**Assignment:** Look for the line that has "left eye: (785, 258)" in the material below; please repeat it and every line after it, exactly, up to and including the line that has "right shoulder: (478, 470)", and nothing else.
━━ Data provided
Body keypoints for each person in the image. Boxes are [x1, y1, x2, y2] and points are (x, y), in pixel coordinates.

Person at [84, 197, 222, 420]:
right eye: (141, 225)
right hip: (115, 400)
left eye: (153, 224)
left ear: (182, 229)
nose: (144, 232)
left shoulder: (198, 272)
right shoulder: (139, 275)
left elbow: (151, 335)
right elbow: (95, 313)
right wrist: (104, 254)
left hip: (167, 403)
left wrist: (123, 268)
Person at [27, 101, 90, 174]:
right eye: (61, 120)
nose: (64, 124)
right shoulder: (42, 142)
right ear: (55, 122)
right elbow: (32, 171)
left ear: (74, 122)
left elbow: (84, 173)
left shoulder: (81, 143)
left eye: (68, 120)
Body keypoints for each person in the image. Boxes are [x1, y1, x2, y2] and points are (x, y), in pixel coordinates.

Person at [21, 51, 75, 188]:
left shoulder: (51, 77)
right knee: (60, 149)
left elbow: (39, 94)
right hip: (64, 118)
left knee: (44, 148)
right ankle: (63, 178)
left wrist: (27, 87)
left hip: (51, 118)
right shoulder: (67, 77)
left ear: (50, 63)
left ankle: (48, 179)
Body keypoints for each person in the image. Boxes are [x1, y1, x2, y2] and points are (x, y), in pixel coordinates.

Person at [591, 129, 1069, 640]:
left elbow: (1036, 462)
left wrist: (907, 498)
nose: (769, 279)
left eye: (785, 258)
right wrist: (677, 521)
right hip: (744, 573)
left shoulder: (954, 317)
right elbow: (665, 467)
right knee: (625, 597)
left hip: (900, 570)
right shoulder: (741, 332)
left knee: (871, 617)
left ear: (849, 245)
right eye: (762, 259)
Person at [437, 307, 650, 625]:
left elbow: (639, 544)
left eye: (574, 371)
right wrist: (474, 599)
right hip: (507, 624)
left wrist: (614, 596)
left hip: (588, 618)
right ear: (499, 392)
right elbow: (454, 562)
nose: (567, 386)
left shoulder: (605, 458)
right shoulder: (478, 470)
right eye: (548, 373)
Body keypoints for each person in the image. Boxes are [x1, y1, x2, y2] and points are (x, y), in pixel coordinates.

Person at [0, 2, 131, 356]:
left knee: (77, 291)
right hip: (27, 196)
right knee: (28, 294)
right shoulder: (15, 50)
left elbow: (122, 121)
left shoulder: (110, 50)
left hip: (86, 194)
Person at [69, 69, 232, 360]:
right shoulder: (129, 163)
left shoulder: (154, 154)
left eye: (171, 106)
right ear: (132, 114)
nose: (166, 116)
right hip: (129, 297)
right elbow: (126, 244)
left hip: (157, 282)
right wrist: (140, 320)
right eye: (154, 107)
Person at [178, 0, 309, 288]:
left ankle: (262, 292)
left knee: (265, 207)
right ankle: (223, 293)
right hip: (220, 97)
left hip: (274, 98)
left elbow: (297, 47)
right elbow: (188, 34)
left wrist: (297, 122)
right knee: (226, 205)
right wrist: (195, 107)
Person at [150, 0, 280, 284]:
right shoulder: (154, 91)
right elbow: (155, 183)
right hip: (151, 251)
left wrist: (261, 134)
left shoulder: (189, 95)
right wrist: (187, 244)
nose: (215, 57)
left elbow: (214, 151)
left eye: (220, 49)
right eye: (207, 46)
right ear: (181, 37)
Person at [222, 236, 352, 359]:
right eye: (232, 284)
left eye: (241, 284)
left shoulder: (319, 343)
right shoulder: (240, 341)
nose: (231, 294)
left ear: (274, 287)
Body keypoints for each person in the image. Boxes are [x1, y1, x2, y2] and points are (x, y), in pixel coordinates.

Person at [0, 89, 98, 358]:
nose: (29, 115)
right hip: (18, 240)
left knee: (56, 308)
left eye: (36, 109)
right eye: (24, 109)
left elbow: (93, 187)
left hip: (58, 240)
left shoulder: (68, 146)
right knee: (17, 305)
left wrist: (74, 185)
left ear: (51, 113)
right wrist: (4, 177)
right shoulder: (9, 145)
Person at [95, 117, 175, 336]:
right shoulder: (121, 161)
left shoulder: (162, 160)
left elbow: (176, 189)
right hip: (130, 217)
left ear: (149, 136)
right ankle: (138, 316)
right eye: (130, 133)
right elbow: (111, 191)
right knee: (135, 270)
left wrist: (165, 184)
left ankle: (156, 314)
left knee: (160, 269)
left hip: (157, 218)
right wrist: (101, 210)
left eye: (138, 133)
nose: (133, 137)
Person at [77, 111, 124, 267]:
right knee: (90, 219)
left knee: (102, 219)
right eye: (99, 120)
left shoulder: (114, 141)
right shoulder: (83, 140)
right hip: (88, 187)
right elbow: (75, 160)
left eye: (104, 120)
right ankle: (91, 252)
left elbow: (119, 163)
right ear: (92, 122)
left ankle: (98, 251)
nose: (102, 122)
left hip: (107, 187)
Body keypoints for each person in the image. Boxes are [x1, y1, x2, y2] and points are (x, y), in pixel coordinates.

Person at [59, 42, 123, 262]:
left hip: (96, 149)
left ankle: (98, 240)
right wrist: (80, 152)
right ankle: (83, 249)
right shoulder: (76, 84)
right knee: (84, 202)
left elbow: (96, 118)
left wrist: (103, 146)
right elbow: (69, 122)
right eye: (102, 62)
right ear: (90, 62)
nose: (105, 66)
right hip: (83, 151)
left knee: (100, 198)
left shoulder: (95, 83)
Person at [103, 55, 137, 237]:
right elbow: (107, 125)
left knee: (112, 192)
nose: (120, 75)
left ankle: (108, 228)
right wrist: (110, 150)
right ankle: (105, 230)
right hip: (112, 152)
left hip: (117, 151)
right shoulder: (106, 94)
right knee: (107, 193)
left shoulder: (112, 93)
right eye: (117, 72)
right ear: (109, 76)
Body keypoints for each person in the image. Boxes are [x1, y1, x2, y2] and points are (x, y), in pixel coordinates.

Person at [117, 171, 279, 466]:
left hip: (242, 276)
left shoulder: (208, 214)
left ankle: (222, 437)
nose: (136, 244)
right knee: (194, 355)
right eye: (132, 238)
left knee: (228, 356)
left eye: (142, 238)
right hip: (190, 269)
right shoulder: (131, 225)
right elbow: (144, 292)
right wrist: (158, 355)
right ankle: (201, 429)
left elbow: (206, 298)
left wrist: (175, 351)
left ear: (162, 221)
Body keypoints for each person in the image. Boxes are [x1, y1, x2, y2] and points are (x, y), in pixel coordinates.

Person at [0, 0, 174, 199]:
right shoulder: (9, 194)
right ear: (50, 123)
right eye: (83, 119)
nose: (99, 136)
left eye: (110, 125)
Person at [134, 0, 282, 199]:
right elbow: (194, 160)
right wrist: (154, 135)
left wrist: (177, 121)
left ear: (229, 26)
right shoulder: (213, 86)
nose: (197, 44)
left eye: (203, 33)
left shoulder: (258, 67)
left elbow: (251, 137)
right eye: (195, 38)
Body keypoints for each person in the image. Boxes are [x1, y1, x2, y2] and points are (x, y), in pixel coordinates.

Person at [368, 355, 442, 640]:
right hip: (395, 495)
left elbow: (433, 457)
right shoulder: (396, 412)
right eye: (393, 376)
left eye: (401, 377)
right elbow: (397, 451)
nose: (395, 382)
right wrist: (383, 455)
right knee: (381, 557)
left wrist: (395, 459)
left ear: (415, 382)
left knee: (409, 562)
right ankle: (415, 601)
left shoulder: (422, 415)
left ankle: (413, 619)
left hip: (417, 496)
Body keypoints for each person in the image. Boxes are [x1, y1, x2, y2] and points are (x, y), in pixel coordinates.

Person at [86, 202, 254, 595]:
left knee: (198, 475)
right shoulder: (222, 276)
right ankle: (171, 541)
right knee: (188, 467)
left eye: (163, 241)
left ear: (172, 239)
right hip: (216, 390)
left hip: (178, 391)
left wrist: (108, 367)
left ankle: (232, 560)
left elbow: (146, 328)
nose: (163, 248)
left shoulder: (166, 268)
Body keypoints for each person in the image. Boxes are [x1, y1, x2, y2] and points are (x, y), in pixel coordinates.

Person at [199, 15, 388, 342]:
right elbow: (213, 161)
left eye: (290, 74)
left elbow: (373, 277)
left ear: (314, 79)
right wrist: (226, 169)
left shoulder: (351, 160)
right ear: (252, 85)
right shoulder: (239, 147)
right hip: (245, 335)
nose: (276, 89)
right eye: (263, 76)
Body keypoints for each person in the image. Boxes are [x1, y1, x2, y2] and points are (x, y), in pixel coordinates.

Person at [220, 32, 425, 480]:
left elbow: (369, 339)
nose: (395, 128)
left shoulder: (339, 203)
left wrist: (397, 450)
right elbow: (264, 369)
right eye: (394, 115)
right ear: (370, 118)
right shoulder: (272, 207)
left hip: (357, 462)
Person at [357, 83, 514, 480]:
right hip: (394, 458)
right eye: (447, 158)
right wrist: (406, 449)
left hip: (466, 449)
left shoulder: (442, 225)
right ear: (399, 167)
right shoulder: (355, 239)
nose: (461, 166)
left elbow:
━━━━
**The answer:**
left eye: (785, 258)
right wrist: (677, 521)
right hip: (744, 573)
left shoulder: (954, 317)
right elbow: (665, 467)
right knee: (625, 597)
left hip: (900, 570)
right shoulder: (741, 332)
left knee: (871, 617)
left ear: (849, 245)
right eye: (762, 259)
Person at [437, 307, 650, 625]:
left elbow: (639, 544)
left eye: (574, 371)
right wrist: (474, 599)
right hip: (507, 624)
left wrist: (614, 596)
left hip: (588, 618)
right ear: (499, 392)
right elbow: (454, 562)
nose: (567, 386)
left shoulder: (605, 458)
right shoulder: (478, 470)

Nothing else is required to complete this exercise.